Per raccontare la guerra serve empatia e capacità di descrivere la complessità. Parola di Greta Cristini, analista geopolitica e reporter che, lunedì 18 novembre, è stata la protagonista del secondo appuntamento del ciclo promosso dall’Alta Scuola in Economia e Relazioni internazionali.

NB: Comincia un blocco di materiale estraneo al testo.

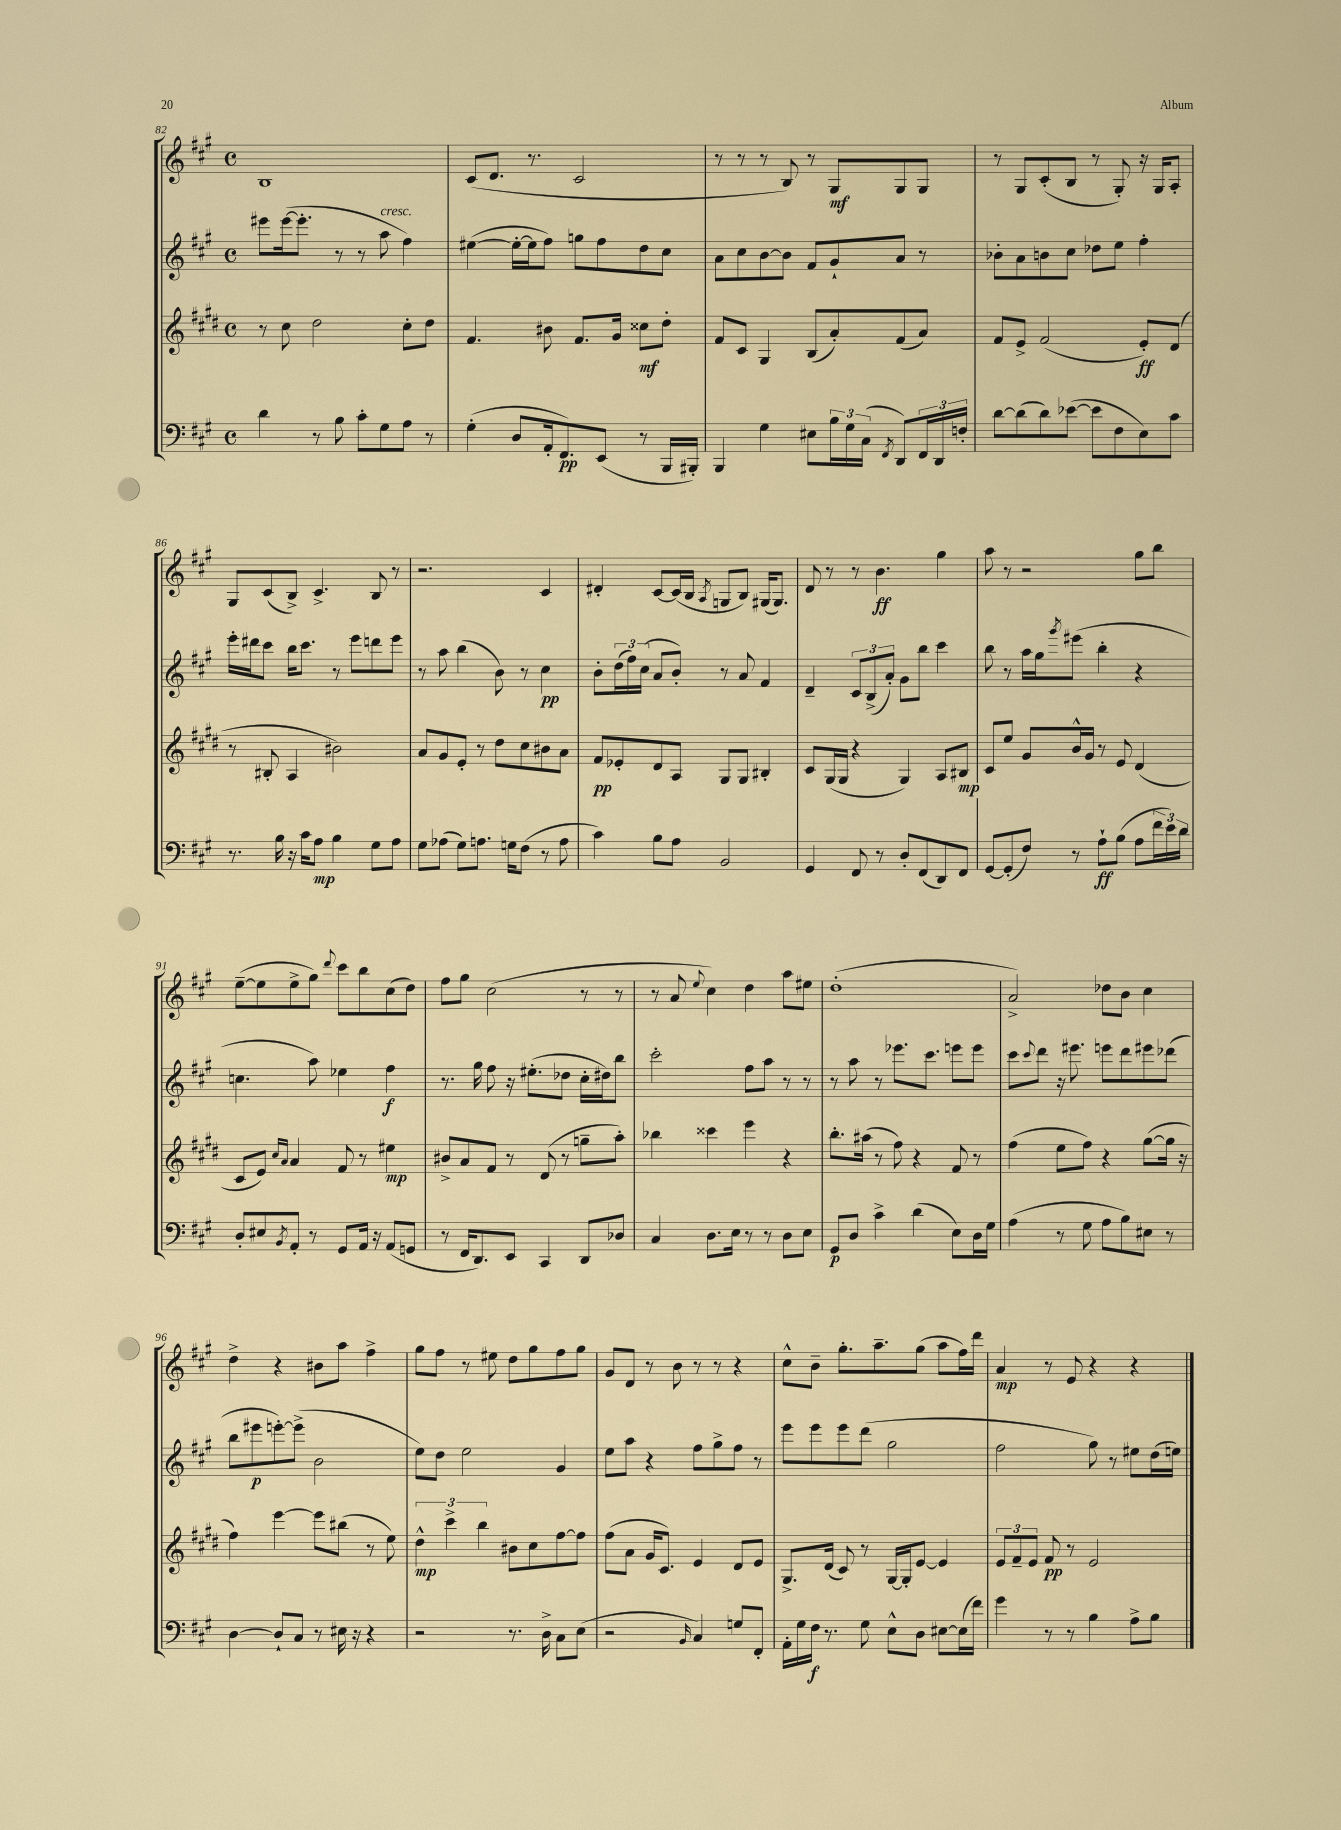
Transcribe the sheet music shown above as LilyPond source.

<<
\new StaffGroup <<
\new Staff = "s0" {
    \clef treble \key a \major \defaultTimeSignature \time 4/4
    b1 |
    cis'8( d'8. r8. cis'2 |
    r8 r8 r8 b8) r8 gis8\mf gis8 gis8 |
    r8 gis8 cis'8-.( b8 r8 gis8-.) r16 gis16 a8-. |
    gis8 cis'8( b8->) cis'4.-> b8 r8 |
    r2. cis'4 |
    dis'4-. cis'8~ cis'16( b16 \acciaccatura { a8 } g8 b8) gis16( gis8.) |
    d'8 r8 r8 b'4.\ff gis''4 |
    a''8 r8 r2 gis''8 b''8 |
    e''8~--( e''8 e''8-> gis''8) \appoggiatura { d'''8 } cis'''8 b''8 cis''8( d''8) |
    fis''8 gis''8 cis''2( r8 r8 |
    r8 a'8 \appoggiatura { e''8 } cis''4) d''4 a''8 eis''8 |
    d''1-.( |
    a'2->) des''8 b'8 cis''4 |
    d''4-> r4 bis'8 a''8 fis''4-> |
    gis''8 fis''8 r8 eis''8 d''8 gis''8 fis''8 gis''8 |
    gis'8 d'8 r8 b'8 r8 r8 r4 |
    cis''8-^ b'8-- gis''8.-. a''8.-- gis''8( a''8 fis''16) d'''16 |
    a'4\mp r8 e'8 r4 r4 \bar "|." |
}
\new Staff = "s1" {
    \clef treble \key a \major \defaultTimeSignature \time 4/4
    eis'''8 eis'''16~( eis'''8.-. r8 r8 a''8^\markup { \italic "cresc." } fis''4) |
    eis''4~( eis''16~-. eis''16 fis''8) g''8 fis''8 d''8 cis''8 |
    a'8 cis''8 b'8~ b'8 fis'8 gis'8-! a'8 r8 |
    bes'8-. a'8 b'8 cis''8 des''8 e''8 fis''4-. |
    e'''16-. dis'''16 cis'''8 b''16 cis'''8. r8 e'''8 d'''8 e'''8 |
    r8 a''8 b''4( b'8) r8 cis''4\pp |
    b'8-. \tuplet 3/2 { d''16( fis''16) cis''16( } a'8 b'8-.) r8 a'8 fis'4 |
    d'4-- \tuplet 3/2 { cis'8 b8->( a'8-.) } gis'8 b''8 cis'''4 |
    b''8 r8 a''16 gis''16 \acciaccatura { gis'''8 } eis'''8( b''4-. r4 |
    c''4. a''8) ees''4 fis''4\f |
    r8. gis''16 fis''8 r16 eis''8.-.( des''8 cis''16-. dis''16) b''8 |
    cis'''2-. fis''8 a''8 r8 r8 |
    r8 a''8 r8 ees'''8. cis'''8. e'''8 e'''8 |
    cis'''8 \appoggiatura { cis'''8 } d'''8 r16 eis'''8. e'''8 d'''8 eis'''8 des'''8( |
    b''8 eis'''8\p e'''8~-.) e'''8->( b'2 |
    e''8) d''8 e''2 gis'4 |
    e''8 a''8 r4 fis''8 gis''8-> fis''8 r8 |
    e'''8 e'''8 e'''8 d'''8( gis''2 |
    fis''2 gis''8) r8 eis''8 d''16( e''16) \bar "|." |
}
\new Staff = "s2" {
    \clef treble \key e \major \defaultTimeSignature \time 4/4
    r8 cis''8 dis''2 cis''8-. dis''8 |
    fis'4. bis'8 fis'8. gis'16 cisis''8\mf dis''8-. |
    fis'8 cis'8 gis4 b8( a'8-.) fis'8( a'8) |
    fis'8 e'8-> fis'2( e'8-.\ff) dis'8( |
    r8 bis8-. a4 bis'2) |
    a'8 gis'8 e'8-. r8 dis''8 cis''8 bis'8 a'8 |
    fis'8\pp ees'8-. dis'8 a8 gis8 gis8 bis4-. |
    cis'8 gis16( gis16 r4 gis4) a8 bis8\mp |
    cis'8 e''8 gis'8 b'16-^ gis'16 r8 e'8 dis'4( |
    cis'8 e'8) \grace { cis''16 a'16 } a'4 fis'8 r8 eis''4\mp |
    bis'8-> a'8 fis'8 r8 dis'8( r8 g''8-- a''8-.) |
    bes''4 cisis'''4 e'''4 r4 |
    b''8.-. ais''16( r8 fis''8) r4 fis'8 r8 |
    fis''4( e''8 fis''8) r4 gis''8~( gis''16 r16 |
    fis''4) e'''4~ e'''8 bis''8( r8 e''8) |
    \tuplet 3/2 { dis''4-^\mp cis'''4-> b''4 } bis'8 cis''8 fis''8~ fis''8 |
    fis''8( a'8 gis'16 cis'8.) e'4 dis'8 e'8 |
    gis8.-> dis'16( cis'8) r8 gis16~ gis16-. e'8~ e'4 |
    \tuplet 3/2 { e'8 fis'8-- e'8 } fis'8\pp r8 e'2 \bar "|." |
}
\new Staff = "s3" {
    \clef bass \key a \major \defaultTimeSignature \time 4/4
    d'4 r8 b8 cis'8-. gis8 a8 r8 |
    gis4-.( d8 a,16-. fis,8.\pp) e,8( r8 b,,16 bis,,16-.) |
    b,,4 gis4 eis8 \tuplet 3/2 { b16 gis16 cis16( } \acciaccatura { fis,8 } d,8) \tuplet 3/2 { fis,16 d,16 f16-. } |
    d'8~ d'8( d'8) ees'8~( ees'8 fis8 e8) cis'8 |
    r8. b16 r16 cis'16 a8\mp b4 gis8 a8 |
    gis8 aes8( gis8) a8. g16 fis8( r8 a8 |
    cis'4) b8 a8 b,2 |
    gis,4 fis,8 r8 d8-. fis,8( d,8) fis,8 |
    gis,8~ gis,8-.( fis8) r8 a8-!\ff b8( a8 \tuplet 3/2 { fis'16 e'16) d'16 } |
    d8-. eis8 \acciaccatura { b,8 } a,8-. r8 gis,8 a,16 r16 a,8( g,8 |
    r8 fis,16 d,8.) e,8 cis,4 d,8 des8 |
    cis4 d8. e16 r8 r8 d8 e8 |
    gis,8\p d8 cis'4-> d'4( e8) d16 gis16 |
    a4( r8 gis8 a8 b8) eis8 r8 |
    d4~ d8-! cis8 r8 eis16 r16 r4 |
    r2 r8. d16-> cis8 e8( |
    r2 \grace { b,16 } cis4) g8 fis,8-. |
    a,16-. gis16 fis16\f r8. gis8 e8-^ d8 eis8~ eis16( fis'16) |
    gis'4 r8 r8 b4 a8-> b8 \bar "|." |
}
>>
>>
\layout { \context { \Score currentBarNumber = #82 } }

Autrice e voce del podcast "Il Grande Gioco" (OnePodcast, Gedi), collabora con diverse testate e ha scritto il volume "Geopolitica. Capire il mondo in guerra", edito da Piemme. Laureata in Giurisprudenza, per anni è stata avvocata anticorruzione a New York e proprio a partire da quel periodo, il professor Vittorio Emanuele Parsi, moderatore dell'incontro, ha avviato il dibattito: «Da quella esperienza - ha spiegato Cristini - ancora oggi si basa la metodologia su cui imposto le mie interviste, che siano a un civile, a un rappresentante istituzionale o a un militare. Cerco sempre di eliminare i miei codici di italiana, mediterranea e occidentale e mettermi nella mente e nel cuore della persona con cui sto parlando. La geopolitica richiede questo sforzo empatico, soprattutto se, come cerco di fare io, si vuole analizzarla direttamente sul campo. In Italia siamo così pieni di giornalismo di opinione che il lavoro di trovare le “notizie” e “descrivere la realtà” ormai quasi non si fa più».

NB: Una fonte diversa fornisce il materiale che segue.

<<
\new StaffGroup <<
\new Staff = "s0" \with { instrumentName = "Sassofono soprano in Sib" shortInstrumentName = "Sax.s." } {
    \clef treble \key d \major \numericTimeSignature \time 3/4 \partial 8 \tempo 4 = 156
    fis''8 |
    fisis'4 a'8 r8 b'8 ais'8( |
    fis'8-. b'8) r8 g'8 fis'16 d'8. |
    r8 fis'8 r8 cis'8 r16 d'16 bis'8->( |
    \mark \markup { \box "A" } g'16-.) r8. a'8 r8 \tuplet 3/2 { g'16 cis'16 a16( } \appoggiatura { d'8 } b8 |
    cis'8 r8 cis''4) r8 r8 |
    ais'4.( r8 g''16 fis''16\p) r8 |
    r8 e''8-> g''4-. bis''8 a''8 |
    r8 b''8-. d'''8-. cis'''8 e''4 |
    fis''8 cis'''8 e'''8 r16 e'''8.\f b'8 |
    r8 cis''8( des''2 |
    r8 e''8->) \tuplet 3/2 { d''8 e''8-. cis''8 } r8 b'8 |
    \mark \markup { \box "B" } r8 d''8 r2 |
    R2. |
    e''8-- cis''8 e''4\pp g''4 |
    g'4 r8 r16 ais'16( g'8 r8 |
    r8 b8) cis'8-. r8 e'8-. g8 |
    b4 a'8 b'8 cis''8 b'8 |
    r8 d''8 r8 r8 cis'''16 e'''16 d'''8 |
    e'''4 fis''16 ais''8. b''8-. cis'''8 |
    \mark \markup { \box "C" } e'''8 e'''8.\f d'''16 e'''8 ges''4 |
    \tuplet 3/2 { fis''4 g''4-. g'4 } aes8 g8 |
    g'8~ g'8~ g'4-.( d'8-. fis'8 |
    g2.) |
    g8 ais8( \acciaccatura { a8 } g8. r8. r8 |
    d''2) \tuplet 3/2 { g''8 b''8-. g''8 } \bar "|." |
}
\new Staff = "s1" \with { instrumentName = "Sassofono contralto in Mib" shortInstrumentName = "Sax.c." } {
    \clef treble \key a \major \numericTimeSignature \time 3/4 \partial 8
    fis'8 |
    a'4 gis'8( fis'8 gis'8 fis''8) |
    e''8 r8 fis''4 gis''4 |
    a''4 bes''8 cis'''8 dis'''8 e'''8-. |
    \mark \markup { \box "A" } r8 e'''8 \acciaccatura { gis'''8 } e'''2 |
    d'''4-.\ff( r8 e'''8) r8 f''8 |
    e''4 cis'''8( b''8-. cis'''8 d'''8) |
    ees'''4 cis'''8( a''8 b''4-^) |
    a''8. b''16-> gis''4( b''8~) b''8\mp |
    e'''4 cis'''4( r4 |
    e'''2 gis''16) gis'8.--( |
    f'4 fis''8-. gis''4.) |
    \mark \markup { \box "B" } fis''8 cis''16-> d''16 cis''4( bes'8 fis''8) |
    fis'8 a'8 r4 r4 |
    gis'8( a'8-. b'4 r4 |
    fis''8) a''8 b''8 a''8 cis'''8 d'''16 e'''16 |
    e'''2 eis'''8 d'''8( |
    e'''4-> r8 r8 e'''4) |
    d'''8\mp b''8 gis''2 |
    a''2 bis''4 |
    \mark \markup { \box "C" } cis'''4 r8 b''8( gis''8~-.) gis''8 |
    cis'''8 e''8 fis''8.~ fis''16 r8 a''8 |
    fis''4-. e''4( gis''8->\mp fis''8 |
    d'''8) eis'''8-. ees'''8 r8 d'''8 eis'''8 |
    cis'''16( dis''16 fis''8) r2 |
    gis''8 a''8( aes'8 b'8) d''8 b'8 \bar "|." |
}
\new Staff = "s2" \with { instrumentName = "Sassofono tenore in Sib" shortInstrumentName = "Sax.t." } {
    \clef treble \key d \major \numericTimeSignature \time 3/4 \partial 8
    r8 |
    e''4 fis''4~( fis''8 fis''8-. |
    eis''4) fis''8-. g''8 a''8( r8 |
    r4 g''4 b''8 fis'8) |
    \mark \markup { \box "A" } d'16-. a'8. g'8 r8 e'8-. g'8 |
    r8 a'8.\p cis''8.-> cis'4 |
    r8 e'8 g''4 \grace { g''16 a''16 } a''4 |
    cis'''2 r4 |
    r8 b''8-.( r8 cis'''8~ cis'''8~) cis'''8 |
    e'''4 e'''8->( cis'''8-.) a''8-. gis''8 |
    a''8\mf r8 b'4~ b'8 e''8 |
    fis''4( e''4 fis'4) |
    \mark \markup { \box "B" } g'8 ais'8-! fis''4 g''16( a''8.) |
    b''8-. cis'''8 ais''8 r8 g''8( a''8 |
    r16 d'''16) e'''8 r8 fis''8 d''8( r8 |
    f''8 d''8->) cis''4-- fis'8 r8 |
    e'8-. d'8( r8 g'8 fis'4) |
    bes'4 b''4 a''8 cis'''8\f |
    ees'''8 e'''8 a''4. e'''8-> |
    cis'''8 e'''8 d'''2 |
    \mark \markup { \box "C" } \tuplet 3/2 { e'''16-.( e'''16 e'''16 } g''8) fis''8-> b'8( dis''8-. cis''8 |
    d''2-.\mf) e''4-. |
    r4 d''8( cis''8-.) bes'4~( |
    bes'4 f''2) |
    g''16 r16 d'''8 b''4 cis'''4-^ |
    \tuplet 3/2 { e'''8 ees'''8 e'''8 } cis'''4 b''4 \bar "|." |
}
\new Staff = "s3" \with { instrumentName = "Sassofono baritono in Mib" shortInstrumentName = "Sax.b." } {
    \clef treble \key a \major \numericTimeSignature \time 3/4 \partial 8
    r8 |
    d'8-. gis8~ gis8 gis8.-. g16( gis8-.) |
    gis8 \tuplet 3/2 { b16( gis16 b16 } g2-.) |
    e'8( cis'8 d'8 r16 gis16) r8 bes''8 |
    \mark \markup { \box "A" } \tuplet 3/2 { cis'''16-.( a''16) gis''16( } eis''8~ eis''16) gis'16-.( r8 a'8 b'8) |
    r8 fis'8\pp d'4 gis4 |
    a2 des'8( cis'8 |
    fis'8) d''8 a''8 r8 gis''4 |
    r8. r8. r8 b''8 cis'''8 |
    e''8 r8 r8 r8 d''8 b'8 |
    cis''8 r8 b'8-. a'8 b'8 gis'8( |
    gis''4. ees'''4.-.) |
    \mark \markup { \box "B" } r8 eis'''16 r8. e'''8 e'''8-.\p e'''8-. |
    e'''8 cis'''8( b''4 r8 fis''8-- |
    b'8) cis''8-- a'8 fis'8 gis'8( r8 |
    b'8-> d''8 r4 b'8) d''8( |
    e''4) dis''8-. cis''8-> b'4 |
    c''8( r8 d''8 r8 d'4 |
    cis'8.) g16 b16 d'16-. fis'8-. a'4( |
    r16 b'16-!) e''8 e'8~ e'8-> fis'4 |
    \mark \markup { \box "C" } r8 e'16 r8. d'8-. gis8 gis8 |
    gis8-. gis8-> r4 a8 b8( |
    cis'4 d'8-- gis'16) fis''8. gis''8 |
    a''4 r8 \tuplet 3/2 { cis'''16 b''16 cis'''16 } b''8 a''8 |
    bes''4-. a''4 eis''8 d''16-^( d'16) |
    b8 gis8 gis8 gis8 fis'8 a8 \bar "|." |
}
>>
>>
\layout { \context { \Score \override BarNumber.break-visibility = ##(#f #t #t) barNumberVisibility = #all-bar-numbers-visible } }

Una materia, la geopolitica, inevitabilmente complessa. «Io non voglio dire alla gente come la deve pensare. Non è il mio compito. Nel mio podcast o in un mio articolo non troverete mai una divisione netta tra buoni e cattivi. Anzi, il mio obiettivo è quello di stimolare più domande possibili. Mi piace trasmettere la complessità di questi temi. L’ideologia c'è ma è solo una delle categorie, e non è la risposta attraverso la quale è possibile comprendere le cose. Naturalmente, alla fine, una visione critica è legittima e se vogliamo anche doverosa ma sempre senza dimenticare chi siamo e da dove veniamo, perché dalla nostra geografia non si può scappare».

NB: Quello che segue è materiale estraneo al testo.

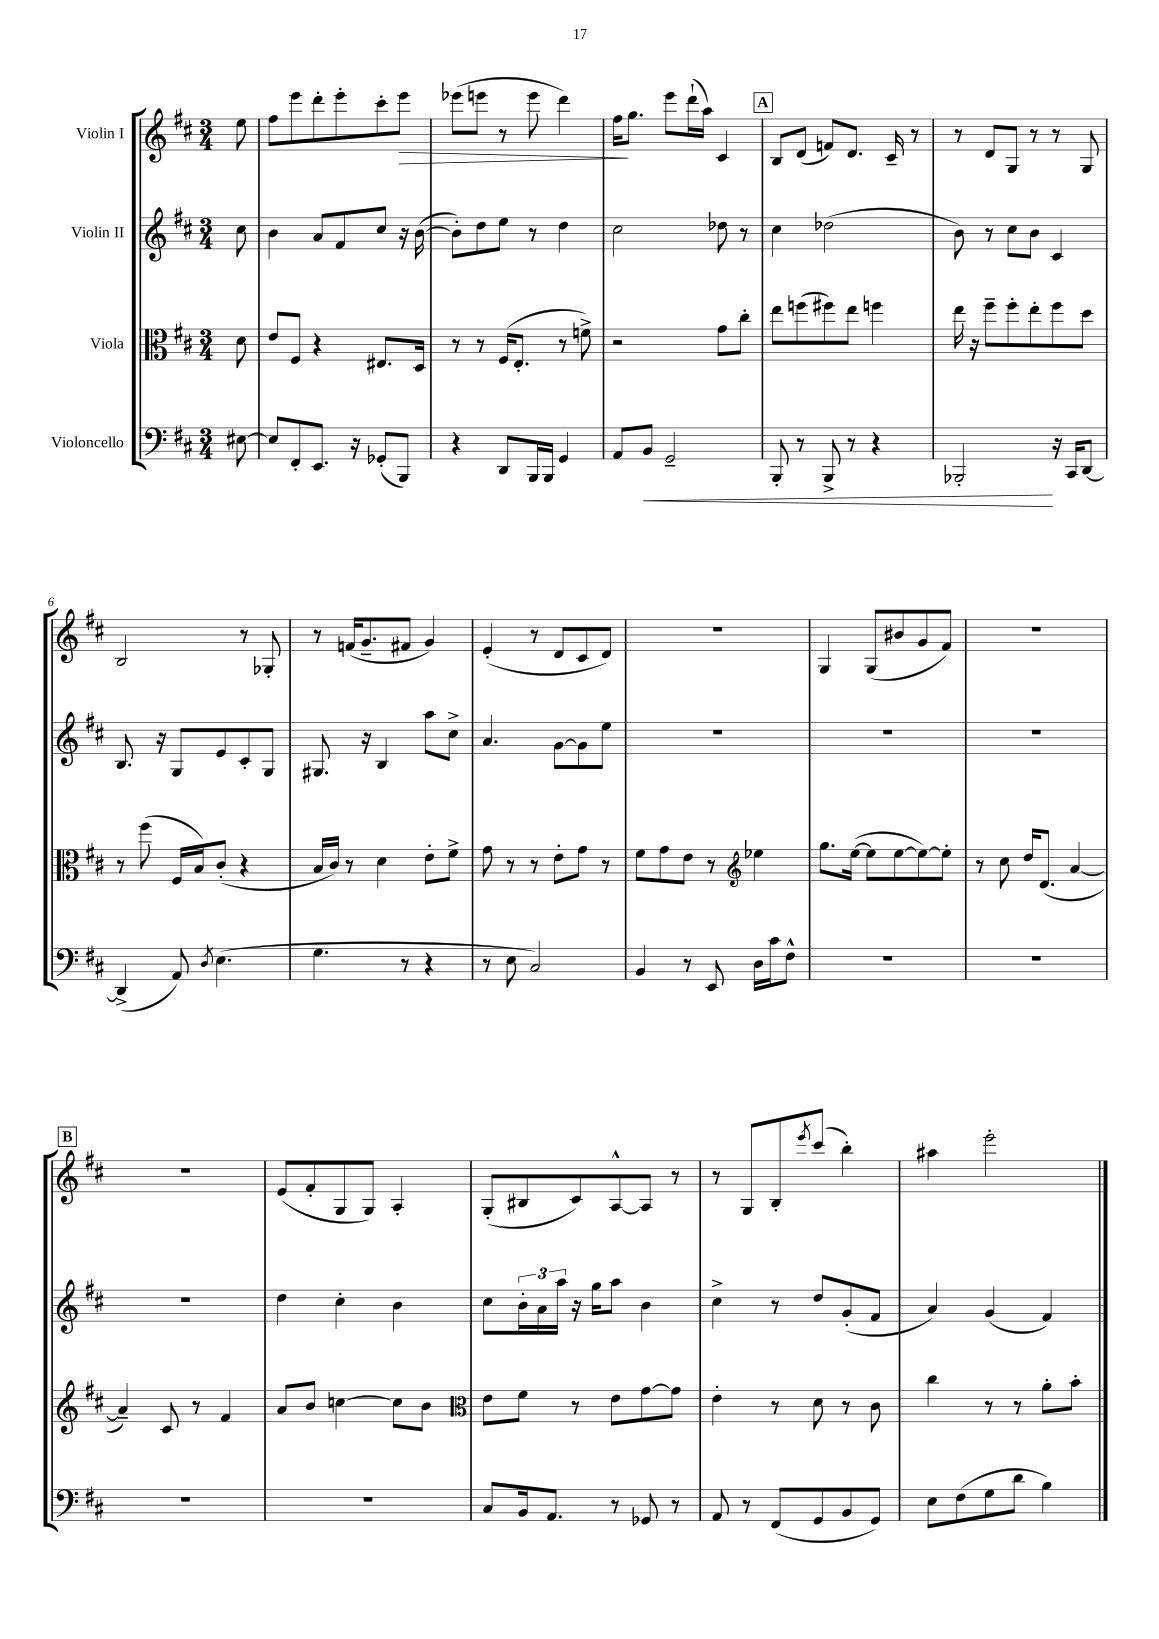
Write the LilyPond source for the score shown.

In Medioriente - ha detto Cristini analizzando il conflitto israelo-palestinese - è necessario prendere coscienza che la diplomazia ha fallito. Il dialogo è stato totalmente annichilito. La dignità umana nei confronti dell'altro – da entrambe le parti – in quelle terre non c’è più. La percezione è di non riconoscimento. Quello che stiamo vedendo in quelle terre è un passaggio storico dove la legge, per come la conosciamo noi, è superata e dove uno Stato la rispetta solo fino a quando la ritiene affine alle proprie convenzioni. La guerra è la legge del più forte e Israele non hai mai pensato di partecipare alla creazione di uno Stato palestinese. Anzi, si adopera perché questa situazione non si venga mai a creare. Dall'altra parte abbiamo un popolo/non popolo perché in Cisgiordania si sta verificando lo sfaldamento del tessuto familiare di un popolo. Per i palestinesi è una guerra contro un'oppressione».